Oxfordshire DisUnited?

Pictures of Oxfordshire county splitting

Enough is Enough is deeply disappointed, but not surprised, that Cabinet recommended that Full Council adopt £69m of budget cuts to front-line services on 16 February. Whilst respecting the legal duty to provide for a balanced budget, this is a smokescreen for proper debate about the morality of cutting services to children’s centres, voluntary run day services and many other prevention services, including rural bus services, which prevent social isolation. A brave decision would have been to listen to local residents, reject the budget proposed and lobby national government for a better settlement. Let the hunger games begin.

We mustn’t see these cuts in isolation. They come on top of year-on-year downward pressure on social care budgets, which are creating an environment for registered social care businesses to be unable to work in the County (many home care businesses have pulled out of the Oxfordshire market over the past few years). Nationally, there is huge pressure on care homes with a prediction that 50% may go out of businesses in the next few years with a catastrophic effect on social care and the NHS. These potential pressures are harder to see because they are accumulating in different places; unlike Southern Cross, where one organisation went under.

There has to be a better way to respond to the ideological demolition of public services by national government and the short-sighted destruction of the very prevention services that save the tax-payer £millions by local government. Oxfordshire devolution is the latest game in town; a formal integration of NHS and social care that builds on Oxfordshire’s long-standing and successful pooled budget arrangements. A cautionary note – the NHS doesn’t get social care; a diverse, creative, innovative, market-driven businesses are anathema to a state-run, controlling, overly bureaucratic national treasure. It is a match made somewhere else but in heaven. #Enough is Enough fears OxDevo will be a combination of local political governance coupled with the long arm of Westminster – the worst of both worlds. And we haven’t yet mentioned clinicians. Let the power struggles begin.

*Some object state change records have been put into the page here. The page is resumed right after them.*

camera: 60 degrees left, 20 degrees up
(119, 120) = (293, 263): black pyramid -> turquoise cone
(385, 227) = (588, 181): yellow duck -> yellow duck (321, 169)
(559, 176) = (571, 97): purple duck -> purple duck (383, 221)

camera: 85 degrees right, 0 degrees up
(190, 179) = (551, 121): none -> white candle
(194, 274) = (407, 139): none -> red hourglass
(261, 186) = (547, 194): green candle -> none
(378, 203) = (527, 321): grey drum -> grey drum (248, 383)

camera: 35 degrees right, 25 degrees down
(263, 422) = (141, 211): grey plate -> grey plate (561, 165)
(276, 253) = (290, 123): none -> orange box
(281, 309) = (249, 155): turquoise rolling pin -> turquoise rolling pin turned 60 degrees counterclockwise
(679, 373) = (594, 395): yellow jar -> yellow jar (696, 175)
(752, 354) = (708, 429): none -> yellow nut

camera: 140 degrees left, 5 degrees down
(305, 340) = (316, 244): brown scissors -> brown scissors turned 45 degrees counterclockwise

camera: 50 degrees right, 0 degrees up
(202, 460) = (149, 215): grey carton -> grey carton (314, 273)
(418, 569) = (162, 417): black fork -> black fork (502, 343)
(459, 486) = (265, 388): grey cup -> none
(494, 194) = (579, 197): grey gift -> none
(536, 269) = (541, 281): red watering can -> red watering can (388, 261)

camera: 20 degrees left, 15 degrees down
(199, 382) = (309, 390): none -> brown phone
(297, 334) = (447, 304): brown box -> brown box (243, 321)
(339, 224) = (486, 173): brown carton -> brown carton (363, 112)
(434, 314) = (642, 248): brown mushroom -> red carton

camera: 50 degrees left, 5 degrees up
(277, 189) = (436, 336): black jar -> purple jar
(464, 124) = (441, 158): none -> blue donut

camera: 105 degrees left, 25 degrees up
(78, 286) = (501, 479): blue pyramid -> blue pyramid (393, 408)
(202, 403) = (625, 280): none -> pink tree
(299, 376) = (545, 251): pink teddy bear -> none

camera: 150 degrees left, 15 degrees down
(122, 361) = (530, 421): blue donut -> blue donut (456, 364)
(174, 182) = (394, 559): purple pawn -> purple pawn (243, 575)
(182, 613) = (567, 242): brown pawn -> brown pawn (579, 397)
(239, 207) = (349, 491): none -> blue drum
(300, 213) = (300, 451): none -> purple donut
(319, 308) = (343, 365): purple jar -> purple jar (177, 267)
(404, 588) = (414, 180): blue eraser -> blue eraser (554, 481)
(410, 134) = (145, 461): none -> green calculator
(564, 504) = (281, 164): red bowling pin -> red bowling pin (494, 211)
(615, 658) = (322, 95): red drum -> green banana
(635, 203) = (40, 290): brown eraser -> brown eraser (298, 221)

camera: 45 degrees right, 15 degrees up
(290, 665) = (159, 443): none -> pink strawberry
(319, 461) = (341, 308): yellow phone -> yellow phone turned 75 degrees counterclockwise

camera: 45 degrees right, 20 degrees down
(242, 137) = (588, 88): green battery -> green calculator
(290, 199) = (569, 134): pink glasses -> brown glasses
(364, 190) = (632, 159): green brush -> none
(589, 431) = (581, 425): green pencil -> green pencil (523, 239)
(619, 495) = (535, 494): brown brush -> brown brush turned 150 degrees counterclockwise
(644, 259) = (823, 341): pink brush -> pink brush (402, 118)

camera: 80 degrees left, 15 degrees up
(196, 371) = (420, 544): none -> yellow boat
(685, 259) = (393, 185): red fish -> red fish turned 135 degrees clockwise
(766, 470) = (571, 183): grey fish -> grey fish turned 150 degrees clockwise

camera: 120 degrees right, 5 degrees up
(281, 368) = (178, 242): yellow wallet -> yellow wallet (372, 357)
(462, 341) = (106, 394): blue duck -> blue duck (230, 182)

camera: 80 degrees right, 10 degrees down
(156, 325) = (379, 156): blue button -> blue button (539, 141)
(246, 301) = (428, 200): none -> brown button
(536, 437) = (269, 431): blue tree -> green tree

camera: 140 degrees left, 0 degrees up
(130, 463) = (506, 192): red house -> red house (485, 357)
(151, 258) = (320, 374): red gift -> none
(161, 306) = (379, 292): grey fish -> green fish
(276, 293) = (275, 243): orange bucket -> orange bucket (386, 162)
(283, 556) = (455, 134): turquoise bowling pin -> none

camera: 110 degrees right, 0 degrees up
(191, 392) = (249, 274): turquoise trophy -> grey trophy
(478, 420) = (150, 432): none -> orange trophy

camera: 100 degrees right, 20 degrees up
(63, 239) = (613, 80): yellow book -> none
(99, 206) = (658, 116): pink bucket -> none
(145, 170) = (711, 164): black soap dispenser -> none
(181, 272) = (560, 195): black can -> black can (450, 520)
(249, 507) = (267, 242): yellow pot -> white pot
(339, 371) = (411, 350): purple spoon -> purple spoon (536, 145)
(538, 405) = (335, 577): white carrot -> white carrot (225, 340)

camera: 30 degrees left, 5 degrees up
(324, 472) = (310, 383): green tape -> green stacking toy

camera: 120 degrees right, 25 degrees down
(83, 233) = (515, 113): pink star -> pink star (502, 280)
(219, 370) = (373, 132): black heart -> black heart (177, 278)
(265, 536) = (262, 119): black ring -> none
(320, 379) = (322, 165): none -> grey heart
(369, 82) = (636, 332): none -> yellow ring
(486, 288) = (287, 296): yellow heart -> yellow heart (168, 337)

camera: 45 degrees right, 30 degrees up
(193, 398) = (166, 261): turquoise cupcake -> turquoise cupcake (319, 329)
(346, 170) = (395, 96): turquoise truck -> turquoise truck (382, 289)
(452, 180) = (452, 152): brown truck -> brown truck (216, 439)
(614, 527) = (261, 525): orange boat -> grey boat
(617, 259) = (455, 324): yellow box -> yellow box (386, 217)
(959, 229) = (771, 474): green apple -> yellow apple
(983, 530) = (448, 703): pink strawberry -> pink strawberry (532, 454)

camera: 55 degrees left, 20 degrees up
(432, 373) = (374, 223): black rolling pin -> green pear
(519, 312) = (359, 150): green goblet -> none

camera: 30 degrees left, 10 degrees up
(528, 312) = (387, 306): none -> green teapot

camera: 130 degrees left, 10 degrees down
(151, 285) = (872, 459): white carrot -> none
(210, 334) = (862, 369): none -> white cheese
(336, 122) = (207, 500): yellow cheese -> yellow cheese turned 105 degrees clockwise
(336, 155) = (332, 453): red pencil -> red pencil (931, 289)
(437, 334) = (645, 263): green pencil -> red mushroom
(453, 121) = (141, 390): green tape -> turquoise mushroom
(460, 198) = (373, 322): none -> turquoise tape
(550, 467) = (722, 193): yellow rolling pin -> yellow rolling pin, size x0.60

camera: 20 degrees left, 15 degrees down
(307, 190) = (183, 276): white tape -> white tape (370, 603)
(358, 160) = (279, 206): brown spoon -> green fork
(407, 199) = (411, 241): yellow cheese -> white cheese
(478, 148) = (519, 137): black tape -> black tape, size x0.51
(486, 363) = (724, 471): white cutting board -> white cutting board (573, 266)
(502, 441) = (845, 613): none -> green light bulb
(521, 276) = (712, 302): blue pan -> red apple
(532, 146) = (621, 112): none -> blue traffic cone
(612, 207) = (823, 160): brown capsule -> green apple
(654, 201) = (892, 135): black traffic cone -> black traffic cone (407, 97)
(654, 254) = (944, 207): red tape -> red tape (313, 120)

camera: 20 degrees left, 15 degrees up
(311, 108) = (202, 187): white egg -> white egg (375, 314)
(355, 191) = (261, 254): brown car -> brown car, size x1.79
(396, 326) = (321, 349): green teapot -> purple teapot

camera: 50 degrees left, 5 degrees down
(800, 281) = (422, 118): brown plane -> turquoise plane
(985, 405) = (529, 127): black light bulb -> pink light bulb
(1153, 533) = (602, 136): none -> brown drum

One of the lowest profile issues in Oxfordshire during this season of budget cuts is the focus on local government reform; in particular the debate about unitary councils. It tends to raise it’s head usually in the context of fewer councils would mean less democracy.

Enough is Enough proposes that in the current climate of fast reducing resources for front-line services, the luxury of six councils, and assorted councillors, is not something the people of Oxfordshire can afford. With a population of only 650,000 a single authority can adequately represent its residents, but it needs the political will to move this forward, either locally through debate, or nationally through legislation. Let musical chairs begin.

As we move further into uncharted territory and the public sector delivery roll-back continues unchecked, we face stark choices. If front-line services (and service users) are being asked to shoulder the burden of this latest scything, we need our leaders in local government and the NHS to put aside their territorial battles. However, unlike fans of our beloved local football club, we are not optimistic. Oxfordshire feels very disunited at the moment.